Provided data:

Segment Open

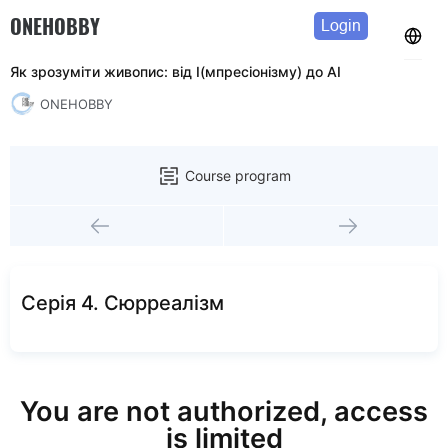
ONEHOBBY
Login
Як зрозуміти живопис: від І(мпресіонізму) до АІ
ONEHOBBY
Course program
Серія 4. Сюрреалізм
You are not authorized, access
is limited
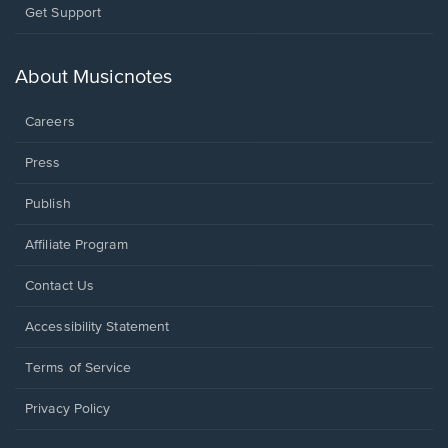
Opens
Get Support
in
a
new
About Musicnotes
window.
Careers
Press
Publish
Affiliate Program
Opens
Contact Us
in
a
Opens
Accessibility Statement
new
in
window.
a
Terms of Service
new
window.
Privacy Policy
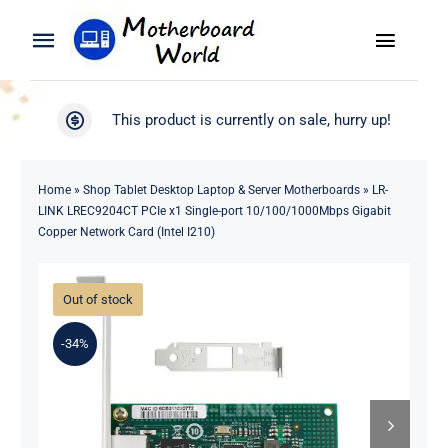
Skip
to
Toggle
Toggle
content
Naviga
Navigation
Search
WooCommerce My Account
This product is currently on sale, hurry up!
for:
WooCommerce Cart
Home
Home
»
Shop Tablet Desktop Laptop & Server Motherboards
»
LR-
LINK LREC9204CT PCIe x1 Single-port 10/100/1000Mbps Gigabit
Product
Copper Network Card (Intel I210)
Blog
Out of stock
About
-34%
Contact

Segment Closed

Prompt: Without changing a word, retype the data above and omit its pictures.

Completed exercise:
ONEHOBBY
Login
Як зрозуміти живопис: від І(мпресіонізму) до АІ
ONEHOBBY
Course program
Серія 4. Сюрреалізм
You are not authorized, access
is limited
Opens
Get Support
in
a
new
About Musicnotes
window.
Careers
Press
Publish
Affiliate Program
Opens
Contact Us
in
a
Opens
Accessibility Statement
new
in
window.
a
Terms of Service
new
window.
Privacy Policy
Skip
to
Toggle
Toggle
content
Naviga
Navigation
Search
WooCommerce My Account
This product is currently on sale, hurry up!
for:
WooCommerce Cart
Home
Home
»
Shop Tablet Desktop Laptop & Server Motherboards
»
LR-
LINK LREC9204CT PCIe x1 Single-port 10/100/1000Mbps Gigabit
Product
Copper Network Card (Intel I210)
Blog
Out of stock
About
-34%
Contact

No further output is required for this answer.